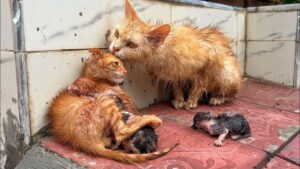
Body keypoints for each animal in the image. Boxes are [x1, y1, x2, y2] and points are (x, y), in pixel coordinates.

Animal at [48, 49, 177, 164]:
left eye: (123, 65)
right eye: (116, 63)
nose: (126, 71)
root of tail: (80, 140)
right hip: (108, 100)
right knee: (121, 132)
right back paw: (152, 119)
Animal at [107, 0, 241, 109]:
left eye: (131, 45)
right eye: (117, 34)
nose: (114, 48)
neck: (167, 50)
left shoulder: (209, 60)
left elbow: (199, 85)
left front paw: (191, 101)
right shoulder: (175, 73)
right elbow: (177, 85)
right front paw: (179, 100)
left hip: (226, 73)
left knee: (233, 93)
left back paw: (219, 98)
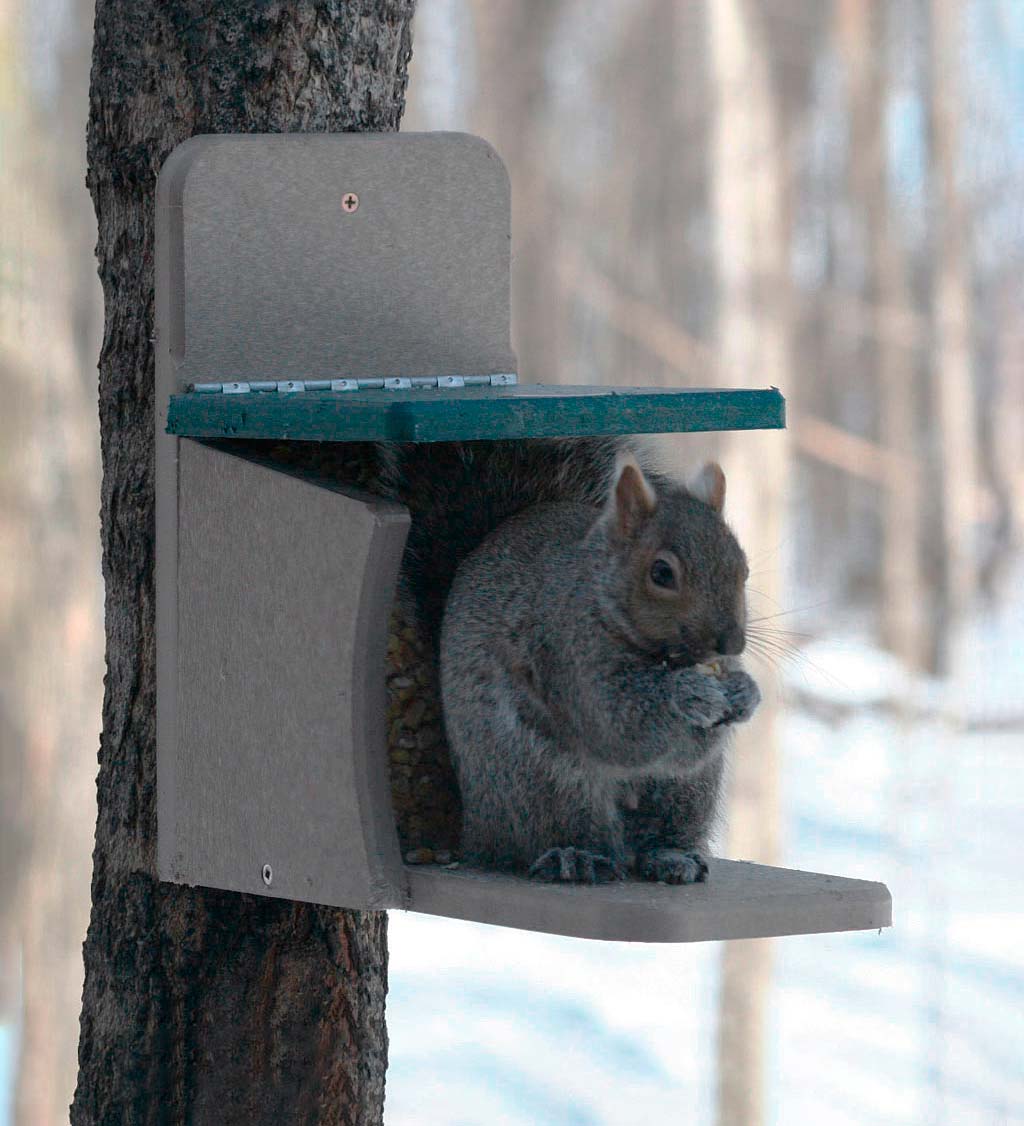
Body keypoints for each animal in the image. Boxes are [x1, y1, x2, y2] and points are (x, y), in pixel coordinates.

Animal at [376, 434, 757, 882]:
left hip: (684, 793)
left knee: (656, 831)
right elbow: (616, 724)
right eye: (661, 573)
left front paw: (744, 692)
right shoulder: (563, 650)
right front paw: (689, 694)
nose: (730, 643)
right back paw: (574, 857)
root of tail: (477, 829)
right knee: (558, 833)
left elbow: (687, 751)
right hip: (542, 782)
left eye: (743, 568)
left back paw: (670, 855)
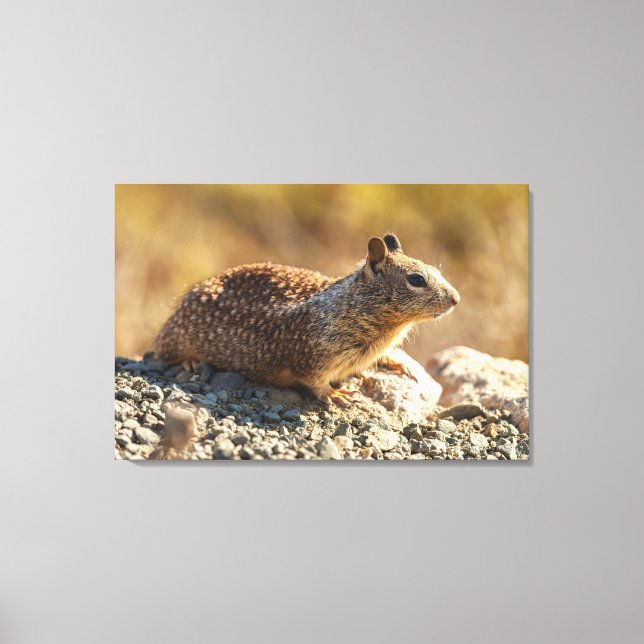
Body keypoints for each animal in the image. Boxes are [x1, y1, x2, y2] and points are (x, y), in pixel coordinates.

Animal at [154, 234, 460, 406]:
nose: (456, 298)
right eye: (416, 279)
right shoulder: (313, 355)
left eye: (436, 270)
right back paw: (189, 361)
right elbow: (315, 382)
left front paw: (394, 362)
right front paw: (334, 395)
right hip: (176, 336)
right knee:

☆ ☆ ☆ ☆ ☆

[Required action]: Provide a precise transcription of the listing, excluding each picture.

[Your solution]:
Body keypoints for each animal in the image. Boxes are [x1, y1, x2, y2] and points are (x, y), in pixel coordinates.

Animal at [48, 49, 177, 164]:
left eye: (123, 65)
right eye: (116, 63)
nose: (126, 71)
root of tail: (80, 140)
right hip: (108, 100)
right knee: (121, 132)
right back paw: (152, 119)
Animal at [107, 0, 241, 109]:
left eye: (131, 45)
right eye: (117, 34)
nose: (114, 48)
neck: (167, 50)
left shoulder: (209, 60)
left elbow: (199, 85)
left front paw: (191, 101)
right shoulder: (175, 73)
right elbow: (177, 85)
right front paw: (179, 100)
left hip: (226, 73)
left knee: (233, 93)
left back paw: (219, 98)
Body keypoints for each animal in the image. Boxes are [x1, y1, x2, y2] and points are (x, y), in pixel coordinates.

Animal at [376, 434, 757, 882]:
left hip: (684, 793)
left knee: (656, 831)
right elbow: (616, 724)
right eye: (661, 573)
left front paw: (744, 692)
right shoulder: (563, 650)
right front paw: (689, 694)
nose: (730, 643)
right back paw: (574, 857)
root of tail: (477, 829)
right knee: (558, 833)
left elbow: (687, 751)
right hip: (542, 782)
left eye: (743, 568)
left back paw: (670, 855)
Body keypoints for each animal in the image. Boxes are [x1, y1, x2, y2] and points are (x, y), in pixel coordinates.

Animal at [154, 234, 460, 406]:
nose: (456, 298)
right eye: (416, 279)
right shoulder: (313, 355)
left eye: (436, 270)
right back paw: (189, 361)
right elbow: (315, 382)
left front paw: (394, 362)
right front paw: (334, 395)
right hip: (176, 336)
right knee:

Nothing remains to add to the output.